Mieux gérer la souffrance

« La méditation permet de prendre conscience de sa vie mentale. Cette observation détachée opère une sorte de décentrage cognitif. Vous accueillez la colère, la peur, l’ennui, la douleur, sans être gêné, sans être happé et sans vouloir changer les pensées et les émotions. Ce faisant, vous gagnez un peu d’espace, qui permet de voir sans être dans le réactif. C’est ce que nous venons d’établir expérimentalement », résume Antoine Lutz. En étudiant l’observation volontaire et la régulation des schémas perceptifs et affectifs du cerveau, l’expérience Longimed cherche notamment à mieux cerner le phénomène d’amplification cognitive de la douleur.

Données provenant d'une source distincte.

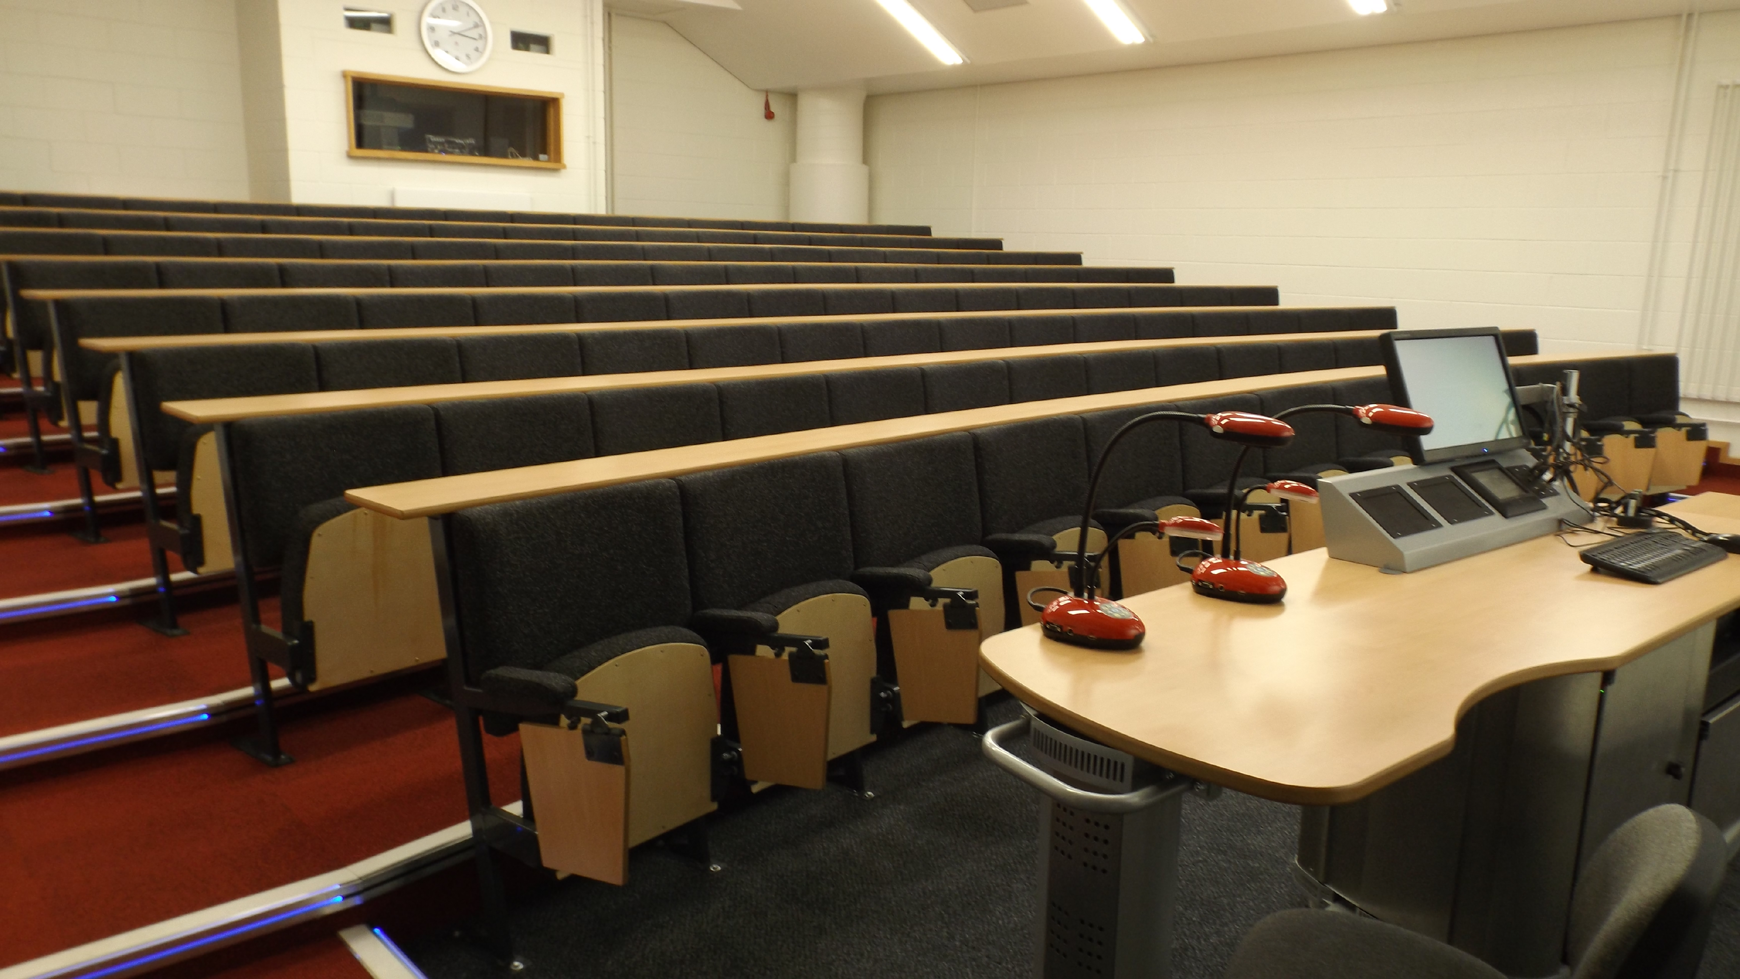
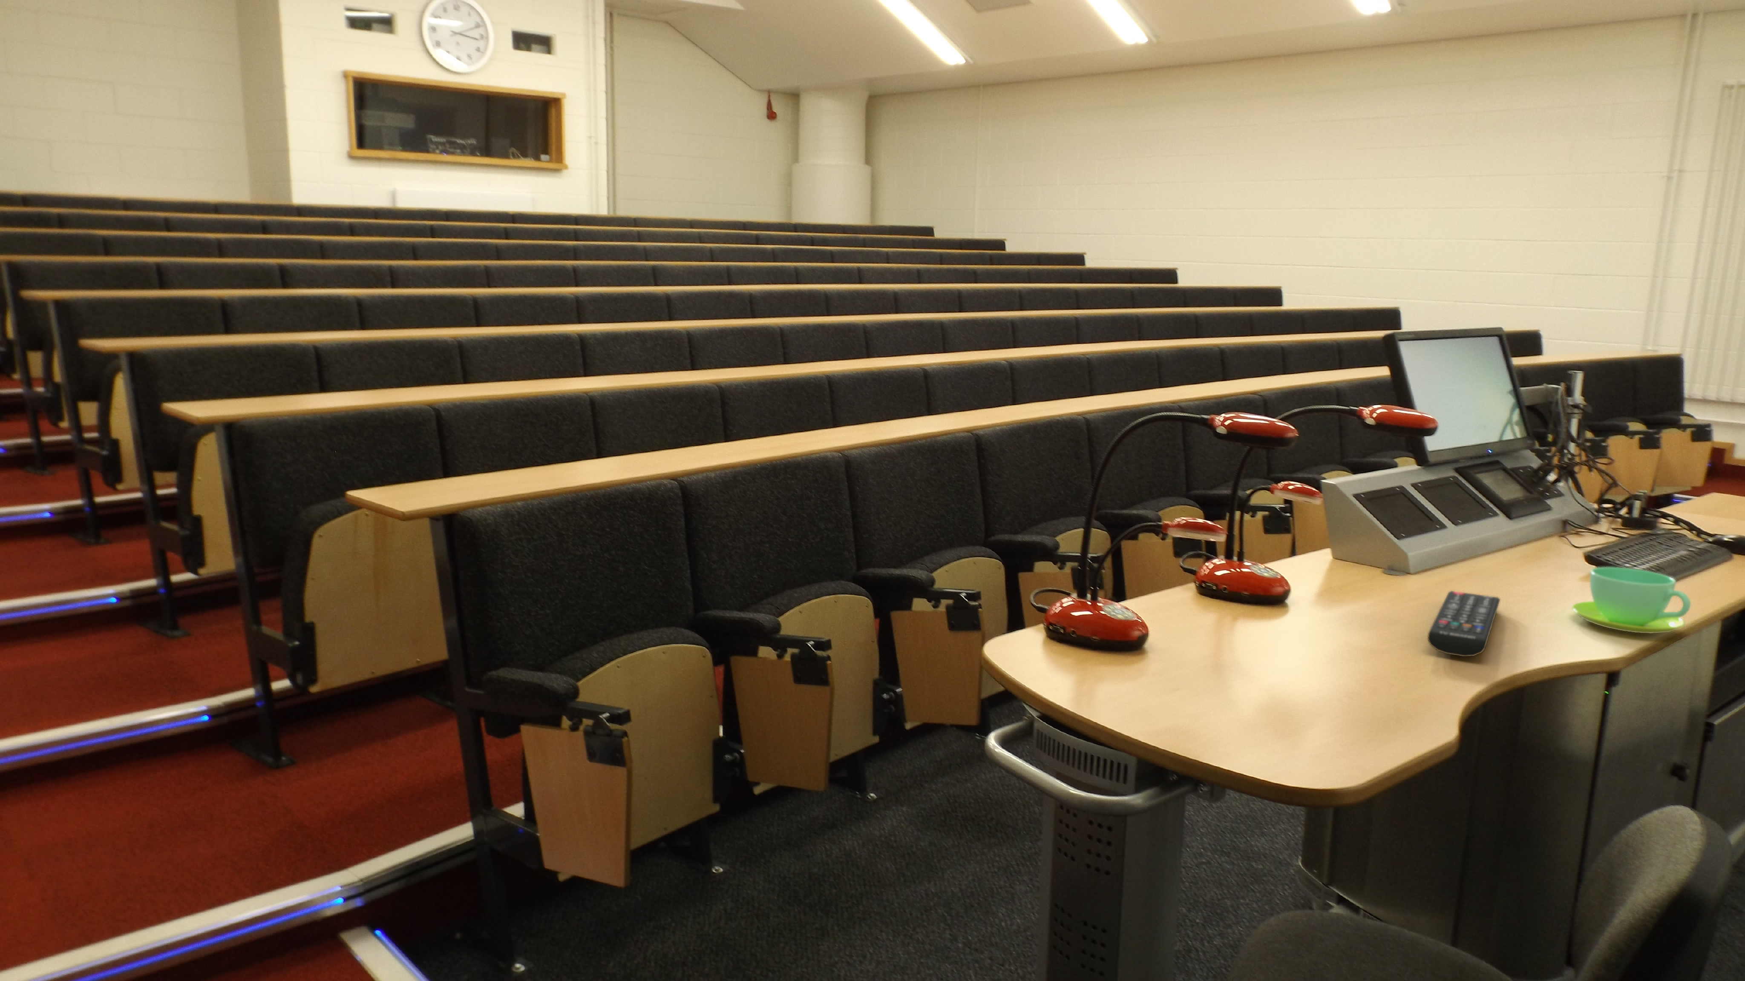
+ cup [1571,567,1691,634]
+ remote control [1427,591,1501,656]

« Cette présence non réactive permet de mieux gérer la souffrance, car elle réduit la composante affective de la douleur tout en laissant inchangée sa composante sensorielle », explique le chercheur. Les premiers résultats semblent très prometteurs. « La méditation ne modifie pas l’intensité de la douleur, mais plutôt sa composante affective. Nous identifions les effets de la méditation dans ce processus », indique Arnaud Poublan-Couzardot. Ce qui ouvre des perspectives cliniques. A Lyon, comme dans d’autres villes, un diplôme universitaire (DU) propose d’intégrer la méditation dans les parcours de santé. « Ce type de DU s’inscrit dans une médecine plus humaniste qui inclut davantage le patient dans sa propre prise en charge et qui focalise sur les capacités naturelles de prendre soin de soi », soutient Antoine Lutz.